Réponse à l’APF

Je vous remercie de m'avoir transmis l'ensemble de vos propositions à la fois très complètes et extrêmement précises pour la prise en compte et la prise en charge des personnes en situation de handicap.
Je les ai lues avec beaucoup d'attention et je me permets de vous donner mon avis et ma position sur la prise en charge des personnes handicapées.

Tout d'abord en terme de respect et de démocratie : les personnes en situation de handicap et/ou leurs familles sont les mieux placées pour avoir de vraies expertises sur ce qu'elles subissent, sur leurs besoins et leurs attentes. Je défend donc l'idée qu'elles doivent non seulement être attentivement écoutées par les pouvoirs publics mais que leurs associations doivent jouer un rôle actif dans la prise des décisions politiques, administratives, techniques concernant la vie de leurs membres. Sur de nombreux sujets (aménagement des espaces publics, logement, transport, lieux culturels, écoles...) je pense que les associations devraient avoir un droit d'opposition aux projets si ceux ci ne permettent pas l'accès et /ou le bien être de tous et toutes.

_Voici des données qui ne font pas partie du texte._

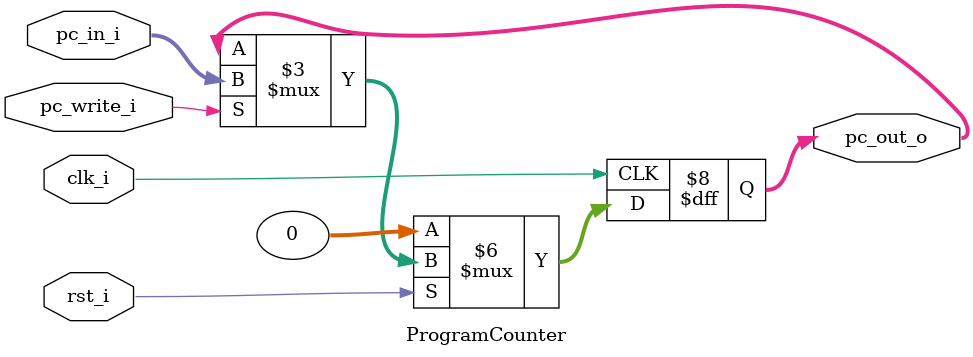
<source format=v>

module ProgramCounter(
    clk_i,
	rst_i,
	pc_in_i,
	pc_write_i,
	pc_out_o
	);
     
//I/O ports
input           clk_i;
input	        rst_i;
input	        pc_write_i;
input  [32-1:0] pc_in_i;
output [32-1:0] pc_out_o;
 
//Internal Signals
reg    [32-1:0] pc_out_o;
 
//Parameter

    
//Main function
always @(posedge clk_i) begin
    if(~rst_i)
	    pc_out_o <= 0;
	else
		if(pc_write_i) begin
		    pc_out_o <= pc_in_i;
		end
end

endmodule



                    
                    
</source>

En matière d'aide aux enfants : aujourd'hui encore des enfants présentant un handicap ne sont pas scolarisés dans les établissements scolaires, 1 sur 2 quitte l'école avant l'âge de 10 ans parce que les moyens ne sont pas suffisants. Je souscris pleinement à votre proposition de « plus de maîtres que de places », sa réalisation sera utile à tous les enfants handicapés ou non. De plus, je souhaite créer autant de postes que nécessaires d'accompagnateurs qualifiés afin que cette situation de non scolarisation profondément injuste et inégalitaire disparaisse.

Pour les jeunes et les adultes : la création de ce que vous appelez « revenu d'existence » est intéressant car il est facteur d'égalité. Encore faut il que son montant soit suffisant pour qu'il permette de vivre décemment. Je pense que tout le monde devrait bénéficier d'un revenu égal au SMIC que nous estimons devoir s'élever à 1700 euros. Personne ne doit être obligé de vivre en-dessous. Il y a encore davantage de chômage pour les adultes en situation de handicaps que pour les autres personnes, nous pensons que les postes de travail doivent être adaptés comme cela se fait, bien qu' insuffisamment, dans le privé grâce à l'AGEPHIP, et qu'ils doivent l'être systématiquement dans le public. Les quotas d'embauche de personnes handicapées doivent être augmentés et celles qui 

ont besoin d'être accompagnées doivent l'être.
La liberté d'aller et venir : effectivement elle doit s'appliquer à tous et

toutes. Nous pensons que toutes les constructions publiques, les espaces publics, les lieux culturels et sportifs doivent être accessibles. Je suis pour renforcer les obligations en la matière et augmenter sensiblement les sanctions pour les donneurs d'ordre contrevenants.

Pour financer ces propositions qui seraient utiles à la société toute entière, nous pensons qu'il faut d'abord une politique agressive contre la fraude fiscale, 80 milliards annuels en moyenne, qui pourraient être utilisés pour les différentes urgences sociales dont celle liée au handicap. Nous sommes également pour une autre fiscalité très progressive qui permettrait de mobiliser la richesse des plus riches pour répondre aux besoins de tous et toutes et en particulier les personnes ayant davantage de difficultés.

Je pense qu'il faut lutter très fermement contre les discriminations que subissent de nombreuses personnes aujourd'hui, les personnes handicapées, les étrangers, les jeunes issus de l'immigration etc... L'éducation est primordiale, bien sûr. Mais l’État doit donner l'exemple en prenant des mesures sociales d'égalité et de reconnaissance ainsi que des mesures fermes pour sanctionner racismes et discriminations.

Les quelques mesures sur lesquelles je m'engage ne seront satisfaites que par nos luttes, celles que vous menez depuis des années avec d'autres associations. Vous pouvez compter sur mon soutien indéfectible.